(SOURCE MATERIAL Opens)

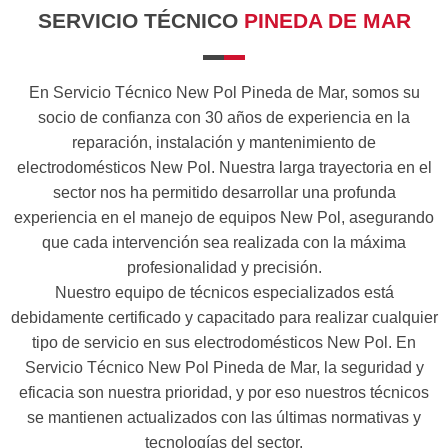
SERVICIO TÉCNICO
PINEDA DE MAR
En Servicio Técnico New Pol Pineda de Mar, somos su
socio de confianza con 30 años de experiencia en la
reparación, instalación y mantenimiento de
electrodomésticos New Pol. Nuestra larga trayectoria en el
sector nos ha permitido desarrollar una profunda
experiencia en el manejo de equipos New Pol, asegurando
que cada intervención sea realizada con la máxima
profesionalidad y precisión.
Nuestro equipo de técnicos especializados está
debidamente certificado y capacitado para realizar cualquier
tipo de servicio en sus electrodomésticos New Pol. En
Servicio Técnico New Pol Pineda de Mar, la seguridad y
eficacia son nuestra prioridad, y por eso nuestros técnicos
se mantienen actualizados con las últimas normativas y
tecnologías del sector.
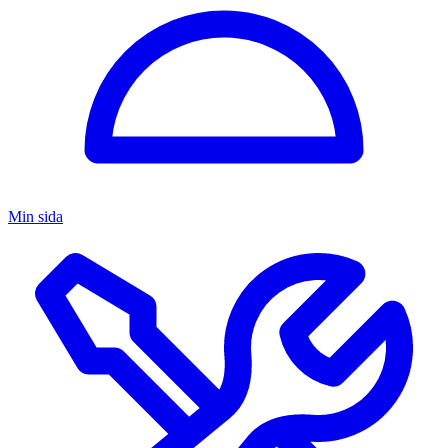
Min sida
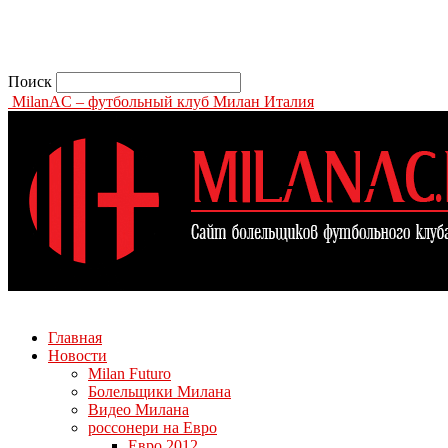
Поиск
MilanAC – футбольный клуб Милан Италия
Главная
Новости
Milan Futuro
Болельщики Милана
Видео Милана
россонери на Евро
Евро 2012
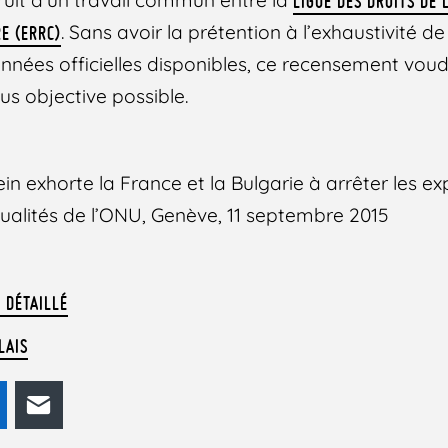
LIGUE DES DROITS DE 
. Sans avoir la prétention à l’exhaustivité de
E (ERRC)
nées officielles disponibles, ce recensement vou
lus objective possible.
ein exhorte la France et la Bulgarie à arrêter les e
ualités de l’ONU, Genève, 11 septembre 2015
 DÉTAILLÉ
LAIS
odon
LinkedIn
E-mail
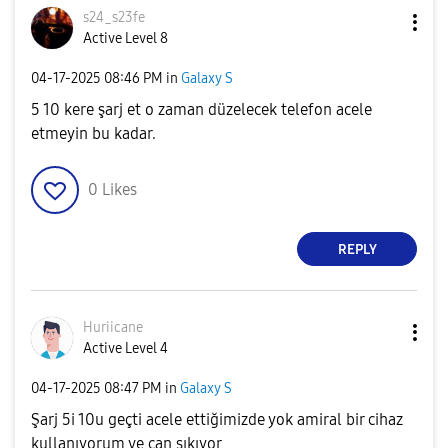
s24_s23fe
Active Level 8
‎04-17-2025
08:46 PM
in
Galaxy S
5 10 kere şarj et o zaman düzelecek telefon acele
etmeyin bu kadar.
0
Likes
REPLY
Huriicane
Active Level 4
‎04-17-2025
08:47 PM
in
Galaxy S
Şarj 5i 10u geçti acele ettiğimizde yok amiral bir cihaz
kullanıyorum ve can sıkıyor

(SOURCE MATERIAL Closes)

■ **ASSIGNMENT**
Only the lines from the one holding "Active Level 4" to the end of the listing are to be written out, word for word.

■ **RESULT BELOW**
Active Level 4
‎04-17-2025
08:47 PM
in
Galaxy S
Şarj 5i 10u geçti acele ettiğimizde yok amiral bir cihaz
kullanıyorum ve can sıkıyor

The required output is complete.